Dalam kehidupan modern, tegaknya konstitusi berarti jug hidupnya demokrasi yang bergerak di atas rasionalitas etik. Eksistensi rakyat harusnya terjaga baik melalui konstitusi yang menjadi perjanjian abadi antara rakyat sebagai pemegang kedaulatan dan negara sebagai pemegang kuasa.

Lantas, jika kita tarik kembali pada realita 9 Hakim Konstitusi dimana Ketua dan beberapa anggotanya dinyatakan amoral oleh MKMK, maka dimana lagi harapan itu bisa ditambatkan?

Sebab eksistensi MK pasca putusan kontroversial terkait batasan usia calon presiden dan wakil presiden, (yang motivasi utamanya secara tendensius dan vulgar meloloskan keponakan sang Ketua MK), dimana patut dipahami sebagai titipan kekuasaan seorang presiden, kepala negara, ayah kandung sangat cawapres sdkaligus kakak ipar Anwar Usman sang ketua MK (waktu itu). Merobek labirin sakral kedaulatan rakyat dan merupakan gelaran karpet merah kembalinya absolutisme kekuasaan di Republik ini.

Pemaknaan yang pantas secara nyata dari lakon peradilan sesat itu adalah runtuhnya sendi-sendi kemuliaan hakim dan hilangnya kepercayaan publik akan tegaknya konstitusi di tangan mereka itu. Lebih jauh dari itu penodaan atas kedaulatan rakyat dimana hakim konstitusi mestinya berpijak pada kebenaran etik yang mestinya berpihak kepada rakyat untuk menjadi garda utama meredam dominasi kekuasaan absolut.
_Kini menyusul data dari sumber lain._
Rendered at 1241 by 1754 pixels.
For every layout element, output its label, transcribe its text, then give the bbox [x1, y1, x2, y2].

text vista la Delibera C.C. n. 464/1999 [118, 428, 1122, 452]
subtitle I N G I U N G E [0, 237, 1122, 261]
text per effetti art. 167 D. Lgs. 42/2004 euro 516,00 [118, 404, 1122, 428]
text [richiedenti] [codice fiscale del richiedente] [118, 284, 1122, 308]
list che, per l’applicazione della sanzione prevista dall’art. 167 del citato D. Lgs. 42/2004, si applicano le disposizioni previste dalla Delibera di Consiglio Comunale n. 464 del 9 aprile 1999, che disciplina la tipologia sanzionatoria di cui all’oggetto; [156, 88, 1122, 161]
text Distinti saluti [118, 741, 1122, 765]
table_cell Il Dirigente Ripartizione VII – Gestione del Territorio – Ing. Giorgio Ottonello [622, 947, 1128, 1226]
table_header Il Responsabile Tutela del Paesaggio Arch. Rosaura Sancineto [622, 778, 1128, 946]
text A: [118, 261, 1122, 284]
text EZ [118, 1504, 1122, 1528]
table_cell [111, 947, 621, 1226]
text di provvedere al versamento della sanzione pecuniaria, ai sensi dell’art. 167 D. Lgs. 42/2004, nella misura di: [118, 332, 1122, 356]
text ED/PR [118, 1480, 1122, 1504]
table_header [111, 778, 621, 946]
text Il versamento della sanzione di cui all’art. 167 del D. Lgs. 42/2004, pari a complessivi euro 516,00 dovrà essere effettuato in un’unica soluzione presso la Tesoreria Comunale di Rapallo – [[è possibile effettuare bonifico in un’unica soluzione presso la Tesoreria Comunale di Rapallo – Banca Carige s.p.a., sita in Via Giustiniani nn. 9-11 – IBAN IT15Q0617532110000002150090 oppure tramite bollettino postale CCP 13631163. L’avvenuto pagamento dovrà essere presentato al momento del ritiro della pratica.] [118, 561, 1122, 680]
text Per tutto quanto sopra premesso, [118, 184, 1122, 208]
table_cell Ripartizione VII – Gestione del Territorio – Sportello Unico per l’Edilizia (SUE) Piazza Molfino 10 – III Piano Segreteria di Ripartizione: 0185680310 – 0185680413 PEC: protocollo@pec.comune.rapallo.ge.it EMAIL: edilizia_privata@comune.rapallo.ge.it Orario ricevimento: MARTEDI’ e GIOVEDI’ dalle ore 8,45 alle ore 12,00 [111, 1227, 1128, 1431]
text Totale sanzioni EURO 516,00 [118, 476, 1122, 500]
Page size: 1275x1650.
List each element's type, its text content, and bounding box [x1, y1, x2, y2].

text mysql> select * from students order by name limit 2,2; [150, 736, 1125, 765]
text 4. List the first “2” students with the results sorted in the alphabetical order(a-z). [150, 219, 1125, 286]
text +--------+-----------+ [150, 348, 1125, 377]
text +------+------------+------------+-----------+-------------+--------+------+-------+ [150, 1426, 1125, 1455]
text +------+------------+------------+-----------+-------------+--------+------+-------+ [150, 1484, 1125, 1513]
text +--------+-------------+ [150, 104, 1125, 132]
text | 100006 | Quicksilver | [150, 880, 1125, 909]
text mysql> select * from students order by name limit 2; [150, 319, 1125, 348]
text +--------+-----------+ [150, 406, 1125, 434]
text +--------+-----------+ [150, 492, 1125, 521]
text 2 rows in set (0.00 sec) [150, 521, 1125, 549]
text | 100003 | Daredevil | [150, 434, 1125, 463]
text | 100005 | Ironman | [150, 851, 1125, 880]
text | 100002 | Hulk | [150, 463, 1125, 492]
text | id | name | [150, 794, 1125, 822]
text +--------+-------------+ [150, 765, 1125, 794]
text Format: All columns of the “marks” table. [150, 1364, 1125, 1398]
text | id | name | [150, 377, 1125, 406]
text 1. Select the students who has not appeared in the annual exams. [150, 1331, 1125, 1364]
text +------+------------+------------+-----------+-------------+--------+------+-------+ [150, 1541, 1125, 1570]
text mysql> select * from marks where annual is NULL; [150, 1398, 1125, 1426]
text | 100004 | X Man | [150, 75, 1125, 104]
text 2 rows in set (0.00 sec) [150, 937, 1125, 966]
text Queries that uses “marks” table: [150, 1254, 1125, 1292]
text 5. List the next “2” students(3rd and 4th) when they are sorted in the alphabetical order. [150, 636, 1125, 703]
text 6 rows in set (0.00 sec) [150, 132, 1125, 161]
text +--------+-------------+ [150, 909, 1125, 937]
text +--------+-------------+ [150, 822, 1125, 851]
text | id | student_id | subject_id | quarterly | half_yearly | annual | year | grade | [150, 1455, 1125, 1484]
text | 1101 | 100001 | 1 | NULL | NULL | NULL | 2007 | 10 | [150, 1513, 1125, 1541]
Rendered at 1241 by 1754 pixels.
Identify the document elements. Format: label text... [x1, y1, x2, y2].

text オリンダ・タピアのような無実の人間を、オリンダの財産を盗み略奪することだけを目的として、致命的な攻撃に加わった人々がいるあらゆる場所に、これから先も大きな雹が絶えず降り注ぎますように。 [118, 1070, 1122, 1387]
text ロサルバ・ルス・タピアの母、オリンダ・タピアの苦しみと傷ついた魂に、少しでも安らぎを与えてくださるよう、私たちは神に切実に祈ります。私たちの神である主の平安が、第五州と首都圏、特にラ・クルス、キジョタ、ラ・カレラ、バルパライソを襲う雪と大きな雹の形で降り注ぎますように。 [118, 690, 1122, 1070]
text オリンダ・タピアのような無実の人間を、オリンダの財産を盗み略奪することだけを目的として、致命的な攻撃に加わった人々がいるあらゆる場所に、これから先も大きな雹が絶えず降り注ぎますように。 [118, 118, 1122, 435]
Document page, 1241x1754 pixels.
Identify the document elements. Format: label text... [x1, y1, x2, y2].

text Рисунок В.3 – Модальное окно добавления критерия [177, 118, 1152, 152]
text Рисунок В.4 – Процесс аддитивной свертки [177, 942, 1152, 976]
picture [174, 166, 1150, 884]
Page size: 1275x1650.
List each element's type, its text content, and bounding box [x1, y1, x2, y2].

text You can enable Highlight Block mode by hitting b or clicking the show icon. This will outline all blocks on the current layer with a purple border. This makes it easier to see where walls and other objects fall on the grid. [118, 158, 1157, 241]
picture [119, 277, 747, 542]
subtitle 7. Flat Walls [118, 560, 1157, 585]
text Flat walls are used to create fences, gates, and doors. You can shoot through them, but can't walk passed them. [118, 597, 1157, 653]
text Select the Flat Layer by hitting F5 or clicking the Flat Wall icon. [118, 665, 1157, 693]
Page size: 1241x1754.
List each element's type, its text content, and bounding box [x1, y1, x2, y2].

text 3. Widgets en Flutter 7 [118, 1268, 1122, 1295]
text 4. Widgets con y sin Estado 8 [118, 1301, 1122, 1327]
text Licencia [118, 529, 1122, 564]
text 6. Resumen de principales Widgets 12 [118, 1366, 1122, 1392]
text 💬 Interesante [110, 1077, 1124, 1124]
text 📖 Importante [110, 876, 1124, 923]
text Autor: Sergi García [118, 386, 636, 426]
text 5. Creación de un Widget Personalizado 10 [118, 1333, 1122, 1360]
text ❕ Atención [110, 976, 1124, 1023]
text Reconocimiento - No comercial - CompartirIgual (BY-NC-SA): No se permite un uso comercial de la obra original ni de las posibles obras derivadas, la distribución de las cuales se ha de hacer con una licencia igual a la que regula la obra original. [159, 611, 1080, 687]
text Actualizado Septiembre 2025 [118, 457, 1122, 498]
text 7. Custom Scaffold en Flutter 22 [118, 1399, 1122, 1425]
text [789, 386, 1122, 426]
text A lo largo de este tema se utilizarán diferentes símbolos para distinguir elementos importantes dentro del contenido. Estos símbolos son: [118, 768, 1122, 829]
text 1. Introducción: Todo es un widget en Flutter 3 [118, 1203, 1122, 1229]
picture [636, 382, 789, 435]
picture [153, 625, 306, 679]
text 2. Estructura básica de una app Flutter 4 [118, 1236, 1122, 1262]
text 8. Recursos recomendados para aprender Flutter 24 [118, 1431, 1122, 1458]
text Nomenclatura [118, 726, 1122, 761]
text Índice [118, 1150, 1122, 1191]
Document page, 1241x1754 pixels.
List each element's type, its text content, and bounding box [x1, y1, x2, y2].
Kepercayaan rakyat sesungguhnya dapat dijaga sekiranya MKMK tegas memberi hukuman memecat Anwar Usman, bukan hanya dari posisi Ketua, tapi juga keanggotaannya sebagai hakim konstitusi, pun demikian terhadap mereka yang dinyatakan melanggar kode etik. Sebab lembaga super kemuliaan itu mestinya zero kesalahan, apalagi menyangkut soal etik.

Dengan situasi itu, akan sulit MK lepas dari preseden amoral dalam putusan-putusan mendatang. Bahkan produk kepemimpinan kekuasaan negara dalam pilpres yang nantinya bermuara pada sengketa hasil pemilu di MK, akan menuai apatisme dan inkredibilitas tinggi. Putusan mereka akan tetap dianggap cacat moral.

Solusi terbaik adalah memeberhentikan semua hakim bermasalah secara etik (amoral) tersebut dan segera menyelenggarakan pemilihan hakim konstitusi baru atau mengisi sisipan dari hasil seleksi sebelumnya.